I use a bronze shotgun brush to clean out threads, same thing, but I put it in a drill. I made a longer attachment to hold the brush snake its way up into the breech threads from the rear.

-DallanC


----------



## Pokesmole (Oct 29, 2016)

Sorry for hijacking the original thread. Last question, got any tips for removing a plug that’s seized in there?


----------



## DallanC (Jan 13, 2009)

Plug off the nipple, stand the gun upright, spray a ton of kroil or some other good penetrating oil down the barrel and let it sit. You may need to remove the barreled action from the stock and apply some heat via a torch... dont get it too hot.

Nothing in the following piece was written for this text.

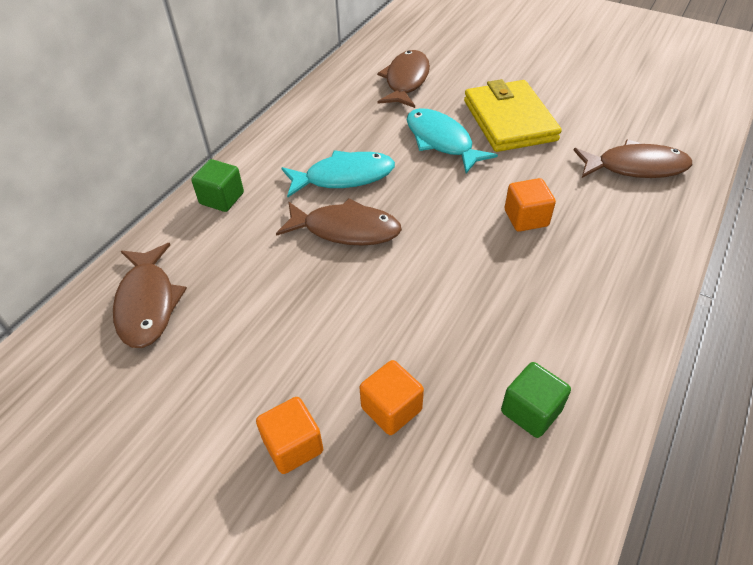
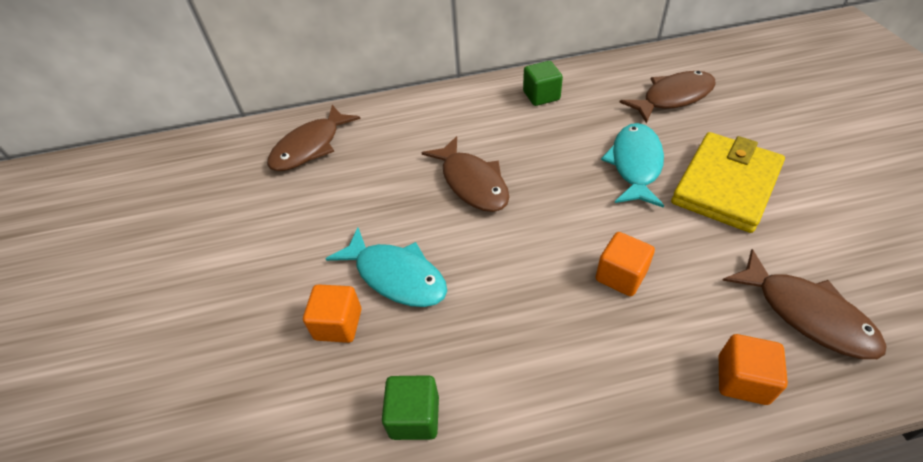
camera: 50 degrees right, 0 degrees up
green cube [192,159,244,212] -> green cube moved to [523,61,563,106]
orange cube [256,397,323,474] -> orange cube moved to [719,334,788,405]
turquoise fish [282,150,395,197] -> turquoise fish moved to [326,227,447,307]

Metal expands about .001" per 100F rise in temps

Worst case take it to a machinist who can bore out the plug.

-DallanC


----------



## Brookie (Oct 26, 2008)

breaker bar with a good socket will do the trick


----------



## Critter (Mar 20, 2010)

If you use a socket find a 6 pt one instead of the popular 12 pt ones. 

But if it is really stuck do as Dallan said, only I would let it sit at least 24 hours before trying to remove it.


----------



## Irish Lad (Jun 3, 2008)

DallanC said:


> Yup... and .036" is considered "worn out". When I bought the vent liner conversion kit for my Remington, I also bought the .036 pin gauge they sold. When that can pass through the hole, its considered "worn out" and accuracy suffers.
> 
> -DallanC



Is the flash hole the same size on T/C breech plugs?


----------



## Irish Lad (Jun 3, 2008)

DallanC said:


> Use acetylene torch tip cleaner's. pick a size just smaller than the hole and lightly scrape out the fouling. DO NOT REMOVE METAL! Just light abrasion against the buildup to remove it.
> 
> 
> 
> ...


I picked up the tip cleaners today at Home Depot. Thanks


----------